Boston Public Schools Considers Plan to Eliminate Middle Schools

The district's preferred policy proposal is to move the middle grades to elementary and high schools.

Tommy Chang in front of the skyline

Photograph by Ken Richardson for “Power Lunch: Tommy Chang

The awkward, dramatic, braces-filled days of middle school could be history for Boston Public School students.

There are six remaining middle schools in the district, but BPS Superintendent Tommy Chang hopes to cut that number to zero, according to the Boston Globe. The plan is not—despite what tweens might hope—to give kids a three-year vacation between elementary school and high school.
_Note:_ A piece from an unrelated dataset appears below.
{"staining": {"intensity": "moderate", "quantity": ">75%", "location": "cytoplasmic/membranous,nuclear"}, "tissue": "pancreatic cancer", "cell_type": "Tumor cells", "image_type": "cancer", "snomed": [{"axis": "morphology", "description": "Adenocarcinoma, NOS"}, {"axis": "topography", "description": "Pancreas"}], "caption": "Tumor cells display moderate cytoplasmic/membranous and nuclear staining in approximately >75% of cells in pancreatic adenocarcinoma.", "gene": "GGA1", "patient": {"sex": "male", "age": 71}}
Rather, Chang’s proposal aims to reduce the variety of schools across the district and migrate the middle grades to either elementary or high schools.

In addition to the simplicity of consolidation, Chang’s vision rests on the idea that students should go through fewer transition periods during their school careers, the Globe reports. In 2011, researchers at Harvard found students experienced academic setbacks when they finished fifth grade and entered middle school. Measures of math and language arts achievement sharply declined following the transition, and the negative effects lingered for years in some cases. And in 2016, a study from Syracuse University indicated students benefit from longer grade spans both academically and socially.

Under Chang’s proposal, the restructured district would comprise lower schools stretching to sixth or eighth grade, and upper schools starting in seventh or ninth grade, according to the Globe. In the fall of 2016, Chang presented a more extreme version of the plan that included just two grade spans—K-6 and 7-12—but it was ultimately tabled following an uproar.

This new proposal is also sure to ruffle feathers, particularly as tensions within the community remain high following the failed plan to reshuffle school start times. The bell schedule changes incensed thousands of parents whose elementary-age children were suddenly slated to start much earlier in the morning so high schoolers could get the medically recommended amount of sleep. It’s hard to imagine grade reconfiguration—and school closures—won’t become volatile, too.